元蒲:“……老萧,不是我不想陪你,实在是你晚上太能折腾人了,你让我先休息几个小时,我眼皮都快抬不起来了。”
一群人都把耳朵支愣了起来,划重点,晚上太能折腾人。
萧鄂远:“……哦。”
哦完了,没撒手。
元蒲:“……你倒是松开啊。”
萧鄂远抬头,眼皮下一层青黑,神情憔悴又委屈:“都老夫老妻了,你这么狠心的吗?”
元蒲:“……艹。”
这一招太狠了,太狠了,原本还困意十足的练习生们瞬间精神,嘘嘘吹响了口哨。
知道真相的余景,用力给萧鄂远鼓掌。
余景也怕,余景也想找人做伴。
余景试探的问了一句:“要不今天晚上还是咱们三个一起睡?”
“不!”元蒲断然拒绝,“滚!应付他一个我已经够烦的了!再加上你,你们俩是不是想把我搞死好继承我的遗产?!”
余景小声逼逼:“说得好像你有遗产似的。”
哐当一声,客厅的门被人从外面用力踹开了。
所有人回头细看,只见门口站着一个高挑纤细的男生,肩上披着一幅床单,被夜风吹得飒飒作响。
男生一手执剑,一手执碗,豪爽仰头,把那碗里的红糖水灌进口中,然后鼓着腮帮子,朝着那剑身噗嗤一声!飞溅起一团红色的水雾,做法做得像模像样。
“不要怕!”喷完水雾的男生沉声一喝,“有本观主在!妖魔鬼怪速速退散!”
每个男生都保持了沉默,过了好一会儿,樊也率先站起了身:“……是时候该回去睡觉了。

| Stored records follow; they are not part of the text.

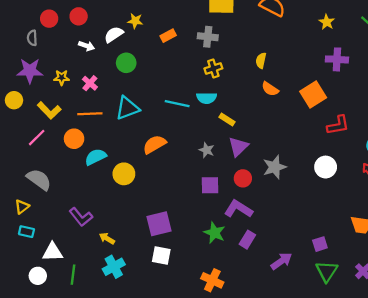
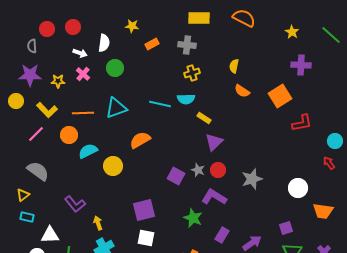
yellow star: (135, 21) -> (132, 26), moved
white semicircle: (114, 34) -> (104, 43), turned 132
pink cross: (90, 83) -> (83, 74), moved
gray star: (207, 150) -> (198, 170), moved
gray star: (275, 167) -> (252, 179), moved
white circle: (326, 167) -> (298, 188), moved
purple square: (210, 185) -> (176, 176), moved, turned 30
yellow arrow: (107, 238) -> (98, 223), turned 40
purple rectangle: (247, 240) -> (222, 235), moved

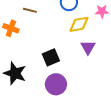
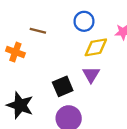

”
元蒲也把萧鄂远拖了起来:“儿子,自己弄脏的地板自己收拾,别被叶扒皮逮着了,小心罚你。”
江观主疑惑脸,不对呀,他们不应该是这个反应呀?
此时不是应该一拥而上,围着自己眼巴巴的喊江大师吗?!
咻的一声,江观主扔了花里胡哨的剑和碗,把身上的真货掏出来了,那是折腾了一整个下午的符篆。
破不了阵,没关系,我可以改,改阵比破阵需要耗费的灵气要少得多。
“等一下!”江月白把手中的符篆高高举起,“不要走!你们看这是个啥?!”
余景回头:“……这是个啥?厕纸吗?”
江观主严肃的:“朋友们!这是能让你们逃脱噩梦折磨的关键啊!真的不想要来一张吗?不要钱!只需要伸出你们的手接受它!”
怎么逃脱?
可以让人不做梦吗?
啊,梦还是要做的,但是会不一样,朋友们,相信我啊。
樊也半信半疑的抽了一张,主要是江月白一副你敢不要我就敢不放你回寝室的蛮横模样。
樊也看不懂上面的鬼画桃符,随口问了一句:“这个要放哪儿?”
江观主:“贴身放。”
方法有很多,放睡衣衣兜、插裤头里,都可以,只要紧贴着身体。
但偏偏有人不走寻常路,樊也又举起了手:“我裸睡的怎么办?”
江观主:“……一点都不穿的吗?”
“我崇尚自由!”樊也轻轻摇摆,“一点都不穿的!”
没关系,江观主也有办法:“那就贴你脑门上!”
男生们陆陆续续散去,那张符篆都有好好的放在身上,作为一点仅存的心理安慰。
余景求元蒲陪睡没有成功,又扭头去求萧鄂远,语气特别诚恳:“你们寝室那床的宽度,两个人怎么睡?上下叠着睡吗?”
萧鄂远想了想那场景,果断的妥协了。
“老元。”萧鄂远已经彻底代入角色,冲着元蒲招了招手,“到点陪大儿子睡觉。”